Меня тронул его мягкий тон и ошеломило высокое спокойствие его лица.

– Прости мне эти слова, Сент-Джон, но ты сам виноват, что я была вынуждена говорить с такой запальчивостью. Ты коснулся темы, которая нам противопоказана, столь разное она для нас означает. Самое слово «любовь» для нас – яблоко раздора. Если бы мы поступили по-твоему, что делали бы, что чувствовали? Дорогой кузен, оставь мысль о нашем браке. Забудь ее.

– Нет, – сказал он, – это давно лелеемая мысль и единственный план, который может обеспечить достижение моей великой цели. Но пока я не стану больше убеждать тебя. Завтра я уезжаю в Кембридж, там есть друзья, с которыми мне хочется попрощаться. Я буду отсутствовать две недели. Употреби это время, чтобы обдумать мое предложение, и не забывай, что, отвергнув его, ты откажешь не мне, а Богу. С моей помощью Он открывает тебе доступ к благороднейшей деятельности, но участвовать в ней ты можешь, только если станешь моей женой. Откажись стать моей женой, и ты обречешь себя на эгоистичное благополучие и бесплодное прозябание. Трепещи: ведь ты можешь быть сопричислена к тем, кто отрекается от веры и хуже язычников.
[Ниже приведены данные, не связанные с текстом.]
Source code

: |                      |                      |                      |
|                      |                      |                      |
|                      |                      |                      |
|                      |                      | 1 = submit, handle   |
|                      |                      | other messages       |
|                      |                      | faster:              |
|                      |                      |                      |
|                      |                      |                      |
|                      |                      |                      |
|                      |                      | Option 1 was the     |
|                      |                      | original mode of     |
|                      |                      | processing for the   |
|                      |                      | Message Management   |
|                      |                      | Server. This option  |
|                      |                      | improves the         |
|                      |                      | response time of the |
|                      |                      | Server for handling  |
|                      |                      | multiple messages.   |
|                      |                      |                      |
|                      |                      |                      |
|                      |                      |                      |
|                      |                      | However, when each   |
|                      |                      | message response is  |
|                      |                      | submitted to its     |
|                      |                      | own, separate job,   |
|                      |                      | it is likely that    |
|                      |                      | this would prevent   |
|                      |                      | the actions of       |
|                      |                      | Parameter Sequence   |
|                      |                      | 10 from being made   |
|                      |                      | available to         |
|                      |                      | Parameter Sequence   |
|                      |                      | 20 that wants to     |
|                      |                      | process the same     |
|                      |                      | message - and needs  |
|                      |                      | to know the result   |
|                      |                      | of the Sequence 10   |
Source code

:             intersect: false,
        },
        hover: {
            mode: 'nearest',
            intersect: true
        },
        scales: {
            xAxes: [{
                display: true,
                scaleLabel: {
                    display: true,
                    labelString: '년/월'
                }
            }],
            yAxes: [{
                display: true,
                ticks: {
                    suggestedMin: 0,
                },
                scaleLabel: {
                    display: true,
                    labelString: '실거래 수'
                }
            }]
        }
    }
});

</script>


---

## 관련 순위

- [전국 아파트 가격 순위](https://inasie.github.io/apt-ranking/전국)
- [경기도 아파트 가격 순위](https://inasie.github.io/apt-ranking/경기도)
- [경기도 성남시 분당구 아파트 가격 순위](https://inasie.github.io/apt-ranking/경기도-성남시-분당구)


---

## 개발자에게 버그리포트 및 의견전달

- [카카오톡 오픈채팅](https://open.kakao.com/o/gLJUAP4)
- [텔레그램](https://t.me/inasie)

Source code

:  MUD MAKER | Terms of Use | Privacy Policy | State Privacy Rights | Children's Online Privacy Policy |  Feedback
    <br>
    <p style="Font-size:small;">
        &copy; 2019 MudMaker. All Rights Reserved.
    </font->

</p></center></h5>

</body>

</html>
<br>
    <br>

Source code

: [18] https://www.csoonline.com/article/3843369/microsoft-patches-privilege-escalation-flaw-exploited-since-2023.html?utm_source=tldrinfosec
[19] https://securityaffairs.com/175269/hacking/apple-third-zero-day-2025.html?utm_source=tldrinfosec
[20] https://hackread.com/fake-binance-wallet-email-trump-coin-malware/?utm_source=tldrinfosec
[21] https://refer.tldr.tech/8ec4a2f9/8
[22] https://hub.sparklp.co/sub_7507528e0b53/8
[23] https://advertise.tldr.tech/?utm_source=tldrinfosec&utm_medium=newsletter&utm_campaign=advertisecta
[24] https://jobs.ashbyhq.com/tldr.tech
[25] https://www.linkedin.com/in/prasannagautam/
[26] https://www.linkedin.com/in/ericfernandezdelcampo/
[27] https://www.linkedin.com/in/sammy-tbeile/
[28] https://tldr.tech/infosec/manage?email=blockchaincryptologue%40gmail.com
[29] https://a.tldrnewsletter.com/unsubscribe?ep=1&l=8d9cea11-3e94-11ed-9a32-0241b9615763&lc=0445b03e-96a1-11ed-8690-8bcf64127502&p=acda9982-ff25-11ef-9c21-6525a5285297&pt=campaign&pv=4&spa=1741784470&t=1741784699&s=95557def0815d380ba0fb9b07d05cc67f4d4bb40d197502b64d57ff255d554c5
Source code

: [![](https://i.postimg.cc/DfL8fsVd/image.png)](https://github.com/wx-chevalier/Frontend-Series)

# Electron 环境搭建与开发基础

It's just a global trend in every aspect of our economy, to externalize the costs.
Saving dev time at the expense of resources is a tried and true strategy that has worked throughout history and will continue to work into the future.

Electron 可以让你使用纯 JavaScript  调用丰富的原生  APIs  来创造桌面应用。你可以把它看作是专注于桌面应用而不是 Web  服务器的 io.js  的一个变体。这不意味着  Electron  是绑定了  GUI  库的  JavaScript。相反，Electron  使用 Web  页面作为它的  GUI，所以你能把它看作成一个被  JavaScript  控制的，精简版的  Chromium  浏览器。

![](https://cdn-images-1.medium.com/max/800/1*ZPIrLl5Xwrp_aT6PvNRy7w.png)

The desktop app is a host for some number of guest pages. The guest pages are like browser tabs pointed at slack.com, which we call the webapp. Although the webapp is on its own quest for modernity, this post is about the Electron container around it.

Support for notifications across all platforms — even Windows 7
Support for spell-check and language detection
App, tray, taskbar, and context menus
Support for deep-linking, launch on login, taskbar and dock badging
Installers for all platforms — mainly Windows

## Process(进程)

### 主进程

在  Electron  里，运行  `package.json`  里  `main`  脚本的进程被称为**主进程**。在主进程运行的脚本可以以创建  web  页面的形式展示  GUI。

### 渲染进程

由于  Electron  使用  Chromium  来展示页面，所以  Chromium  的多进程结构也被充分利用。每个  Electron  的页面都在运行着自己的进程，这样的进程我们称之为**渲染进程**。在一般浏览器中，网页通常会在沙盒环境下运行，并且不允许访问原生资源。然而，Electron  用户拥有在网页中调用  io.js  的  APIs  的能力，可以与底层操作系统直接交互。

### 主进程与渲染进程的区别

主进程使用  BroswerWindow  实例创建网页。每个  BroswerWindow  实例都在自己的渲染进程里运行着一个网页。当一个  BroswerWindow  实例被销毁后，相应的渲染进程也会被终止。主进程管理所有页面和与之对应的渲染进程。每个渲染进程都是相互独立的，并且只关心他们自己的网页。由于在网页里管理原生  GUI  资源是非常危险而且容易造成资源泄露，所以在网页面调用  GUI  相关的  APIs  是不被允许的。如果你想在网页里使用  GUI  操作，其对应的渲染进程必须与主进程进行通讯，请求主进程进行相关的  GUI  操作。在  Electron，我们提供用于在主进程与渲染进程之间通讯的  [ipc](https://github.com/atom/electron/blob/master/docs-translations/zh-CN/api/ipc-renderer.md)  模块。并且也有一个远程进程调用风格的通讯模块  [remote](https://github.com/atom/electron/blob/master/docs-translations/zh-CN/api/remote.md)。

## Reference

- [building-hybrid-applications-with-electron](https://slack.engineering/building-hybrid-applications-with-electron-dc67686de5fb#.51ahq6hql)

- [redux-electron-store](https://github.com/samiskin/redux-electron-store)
Он кончил и, отвернувшись от меня, «взглянул на реку, взглянул на холмы».

Теперь все его чувства были замкнуты у него в сердце: я была недостойна приобщения к ним. Пока я шла рядом с ним домой, его каменное молчание яснее слов говорило о его отношении ко мне: разочарование сухой и деспотичной натуры, встретившей сопротивление там, где ждала покорности; неодобрение холодного категоричного ума, который столкнулся с чувствами и взглядами, для него неприемлемыми. Короче говоря, как человек, он постарался бы принудить меня к повиновению и лишь как истинный христианин с таким терпением сносил мое возмутительное упрямство и дал мне столь продолжительный срок для размышлений и раскаяния.

Вечером, поцеловав сестер, он не счел нужным даже пожать мне руку и молча покинул комнату. Меня больно ранила такая подчеркнутая забывчивость – пусть я не любила его, но питала к нему самую теплую дружбу, – настолько ранила, что мне на глаза навернулись слезы.

– Вижу, Джен, вы с Сент-Джоном поссорились во время вашей прогулки по верескам, – сказала Диана. – Но пойди за ним. Он медлит в коридоре, дожидаясь тебя, и хочет помириться.

В подобных обстоятельствах я забываю о гордости и всегда предпочту мир в душе оскорбленному достоинству. Я побежала за ним. Он стоял у лестницы.

– Спокойной ночи, Сент-Джон, – сказала я.

– Спокойной ночи, Джен, – ответил он невозмутимо.

– Так пожмем друг другу руки, – добавила я.

Как холодно и небрежно прикоснулся он к моим пальцам! Его глубоко задело случившееся днем. Сердечность не могла растопить его льда, а слезы – растрогать. Радостное примирение с ним было невозможно – ни ободряющей улыбки, ни ласкового слова. Тем не менее христианин хранил терпение и безмятежность духа, и когда я спросила, прощает ли он меня, он ответил, что не имеет привычки затаивать досаду и что ему нечего прощать, так как он не был обижен.

Ответив так, он поднялся по лестнице. Я предпочла бы, чтобы он свалил меня с ног ударом кулака.